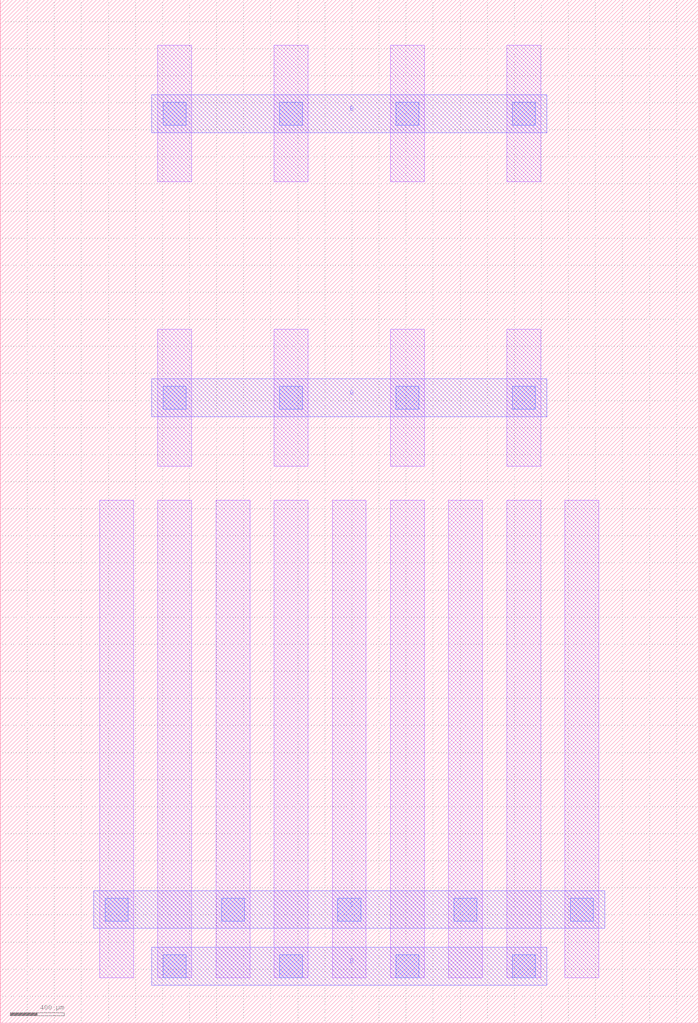
<source format=lef>
MACRO NMOS_4T_33979225_X4_Y1
  UNITS 
    DATABASE MICRONS UNITS 1000;
  END UNITS 
  ORIGIN 0 0 ;
  FOREIGN NMOS_4T_33979225_X4_Y1 0 0 ;
  SIZE 5160 BY 7560 ;
  PIN B
    DIRECTION INOUT ;
    USE SIGNAL ;
    PORT
      LAYER M2 ;
        RECT 1120 6580 4040 6860 ;
    END
  END B
  PIN D
    DIRECTION INOUT ;
    USE SIGNAL ;
    PORT
      LAYER M2 ;
        RECT 1120 280 4040 560 ;
    END
  END D
  PIN G
    DIRECTION INOUT ;
    USE SIGNAL ;
    PORT
      LAYER M2 ;
        RECT 1120 4480 4040 4760 ;
    END
  END G
  PIN S
    DIRECTION INOUT ;
    USE SIGNAL ;
    PORT
      LAYER M2 ;
        RECT 690 700 4470 980 ;
    END
  END S
  OBS
    LAYER M1 ;
      RECT 1165 335 1415 3865 ;
    LAYER M1 ;
      RECT 1165 4115 1415 5125 ;
    LAYER M1 ;
      RECT 1165 6215 1415 7225 ;
    LAYER M1 ;
      RECT 735 335 985 3865 ;
    LAYER M1 ;
      RECT 1595 335 1845 3865 ;
    LAYER M1 ;
      RECT 2025 335 2275 3865 ;
    LAYER M1 ;
      RECT 2025 4115 2275 5125 ;
    LAYER M1 ;
      RECT 2025 6215 2275 7225 ;
    LAYER M1 ;
      RECT 2455 335 2705 3865 ;
    LAYER M1 ;
      RECT 2885 335 3135 3865 ;
    LAYER M1 ;
      RECT 2885 4115 3135 5125 ;
    LAYER M1 ;
      RECT 2885 6215 3135 7225 ;
    LAYER M1 ;
      RECT 3315 335 3565 3865 ;
    LAYER M1 ;
      RECT 3745 335 3995 3865 ;
    LAYER M1 ;
      RECT 3745 4115 3995 5125 ;
    LAYER M1 ;
      RECT 3745 6215 3995 7225 ;
    LAYER M1 ;
      RECT 4175 335 4425 3865 ;
    LAYER V1 ;
      RECT 2925 335 3095 505 ;
    LAYER V1 ;
      RECT 2925 4535 3095 4705 ;
    LAYER V1 ;
      RECT 2925 6635 3095 6805 ;
    LAYER V1 ;
      RECT 3785 335 3955 505 ;
    LAYER V1 ;
      RECT 3785 4535 3955 4705 ;
    LAYER V1 ;
      RECT 3785 6635 3955 6805 ;
    LAYER V1 ;
      RECT 1205 335 1375 505 ;
    LAYER V1 ;
      RECT 1205 4535 1375 4705 ;
    LAYER V1 ;
      RECT 1205 6635 1375 6805 ;
    LAYER V1 ;
      RECT 2065 335 2235 505 ;
    LAYER V1 ;
      RECT 2065 4535 2235 4705 ;
    LAYER V1 ;
      RECT 2065 6635 2235 6805 ;
    LAYER V1 ;
      RECT 775 755 945 925 ;
    LAYER V1 ;
      RECT 1635 755 1805 925 ;
    LAYER V1 ;
      RECT 2495 755 2665 925 ;
    LAYER V1 ;
      RECT 3355 755 3525 925 ;
    LAYER V1 ;
      RECT 4215 755 4385 925 ;
  END
END NMOS_4T_33979225_X4_Y1

</source>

Exercise: The task calls for every line of the material that contains the string "UNITS".

The answer:
  UNITS 
    DATABASE MICRONS UNITS 1000;
  END UNITS 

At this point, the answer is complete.